Reações e Expectativas do Setor Financeiro

O governo federal alertou que medidas unilaterais podem “afetar nosso sistema financeiro e inovações nacionais como o Pix, que incomodam interesses estrangeiros”. A advogada especialista em comércio internacional, Vera Kanas, acredita que os bancos brasileiros precisarão se adaptar à nova pressão, afirmando que “haverá novos parâmetros de compliance, muito mais robustos do que os existentes hoje”.

A USTR, por sua vez, alega que o Pix representa uma ameaça à economia americana. Uma audiência sobre a ação proposta pela USTR está agendada para 6 de julho de 2026, com um prazo para a implementação da “medida corretiva” até 15 de julho.
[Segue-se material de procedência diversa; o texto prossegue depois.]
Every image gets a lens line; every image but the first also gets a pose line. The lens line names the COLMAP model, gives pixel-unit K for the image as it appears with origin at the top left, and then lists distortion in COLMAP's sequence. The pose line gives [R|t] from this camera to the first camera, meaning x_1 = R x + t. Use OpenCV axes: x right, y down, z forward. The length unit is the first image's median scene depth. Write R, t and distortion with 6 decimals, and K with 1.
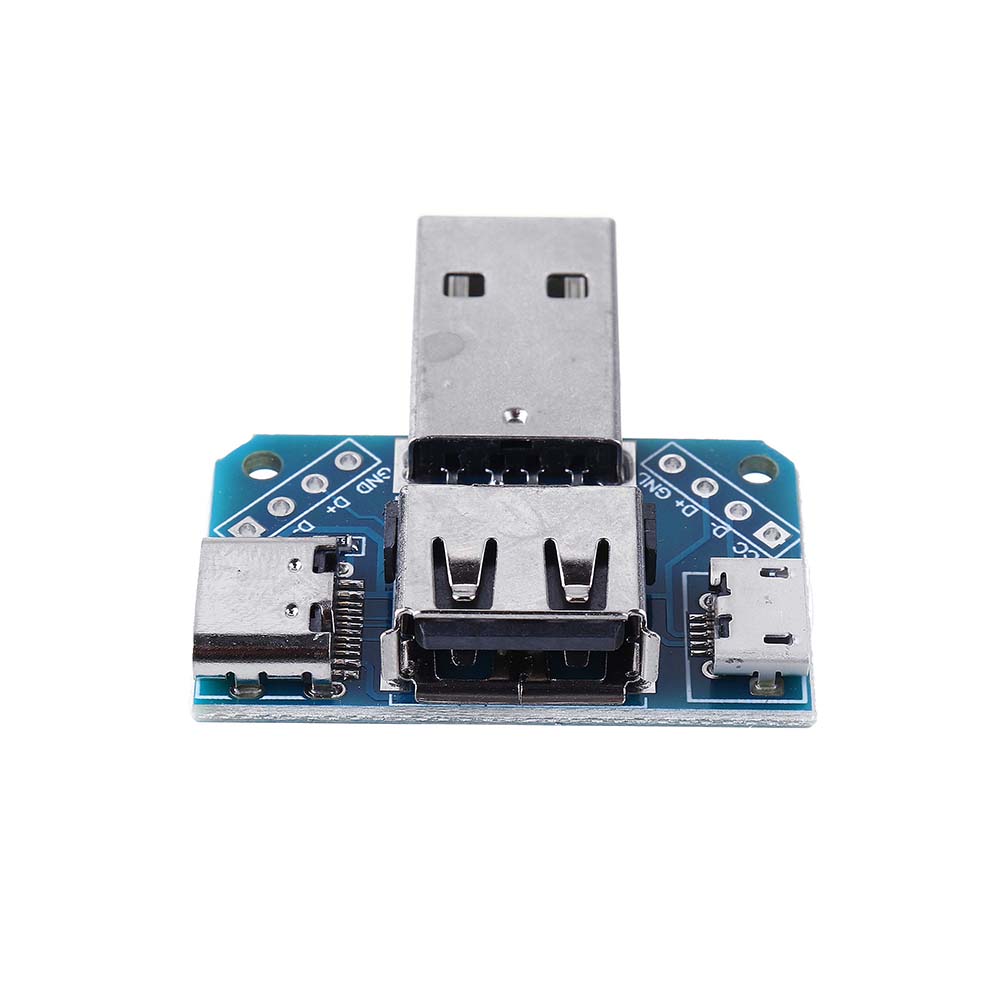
lens RADIAL K [[3262.6, 0, 500.2], [0, 3262.6, 505.2], [0, 0, 1]] dist [-0.493171, 0.000000]
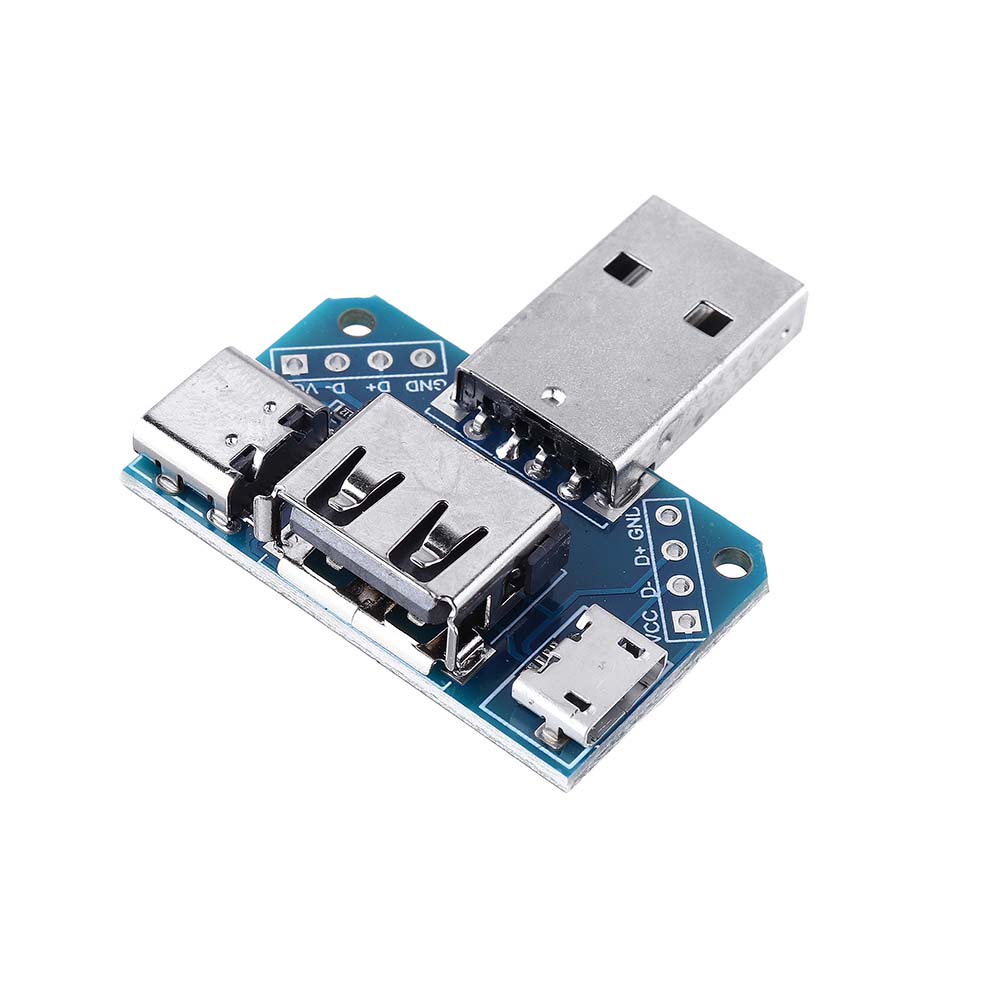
lens RADIAL K [[3262.6, 0, 499.1], [0, 3262.6, 495.3], [0, 0, 1]] dist [-0.493171, 0.000000]
pose [[0.782154, 0.500535, -0.371079, 0.392312], [-0.481046, 0.863603, 0.150943, -0.148714], [0.396018, 0.060446, 0.916251, 0.051802]]
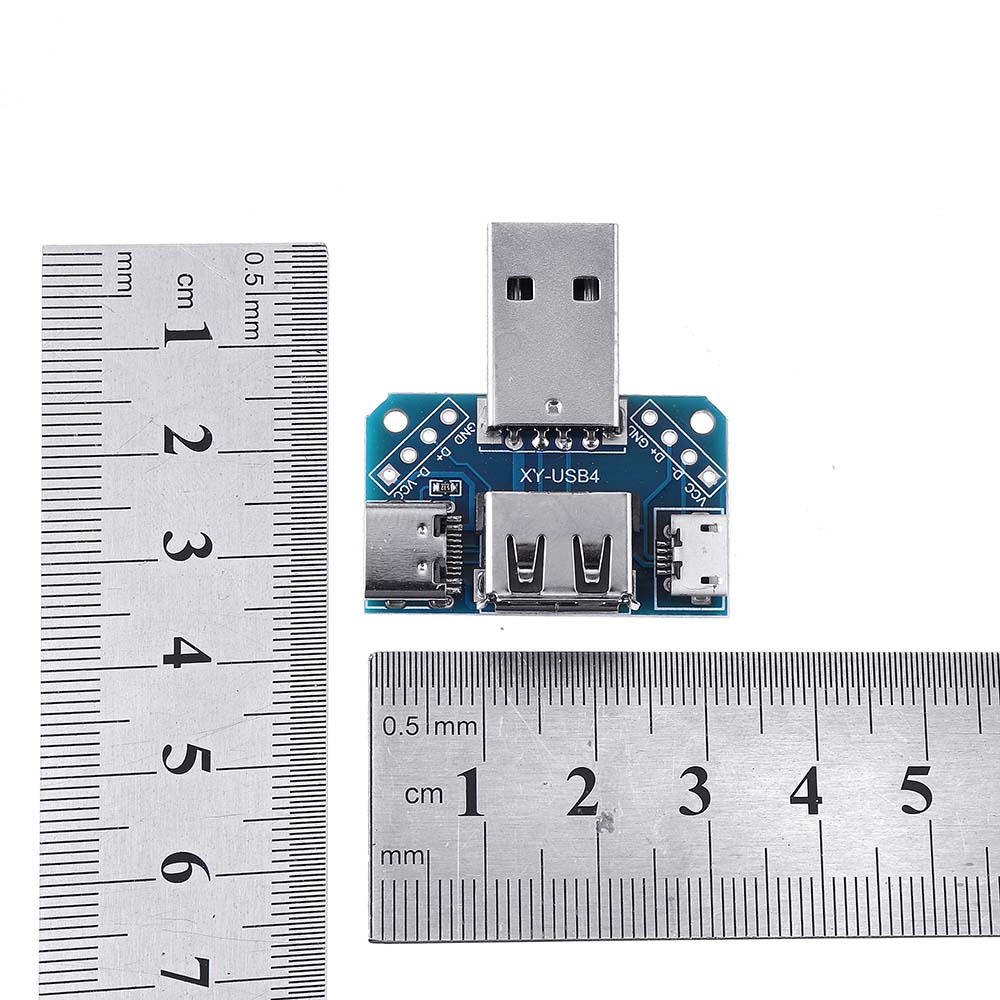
lens RADIAL K [[3262.6, 0, 504.1], [0, 3262.6, 492.1], [0, 0, 1]] dist [-0.493171, 0.000000]
pose [[0.999721, -0.004487, 0.023170, -0.057913], [-0.009563, 0.820531, 0.571522, -0.921784], [-0.021576, -0.571585, 0.820259, -0.348724]]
Em resposta, nesta quarta-feira (3), Isaac Sidney, presidente da Febraban (Federação Brasileira de Bancos), expressou confiança em relação às alegações dos EUA, afirmando que se trata de informações incompletas e mal-entendidos.

Sidney destacou que não faz sentido considerar o Pix como um problema anticompetitivo ou um meio para movimentar recursos ilícitos, ressaltando que a ferramenta é bem regulada e essencial para o acesso financeiro e o aumento do consumo no Brasil. No dia anterior, a Febraban já havia se manifestado em defesa dos bancos brasileiros, enfatizando que o Pix é uma inovação, não um produto comercial, que favorece a competição e o funcionamento do sistema de pagamentos e, consequentemente, da atividade econômica.

A entidade também ressaltou que o Pix opera dentro do mercado nacional, em um sistema de pagamentos local cuja moeda é o real.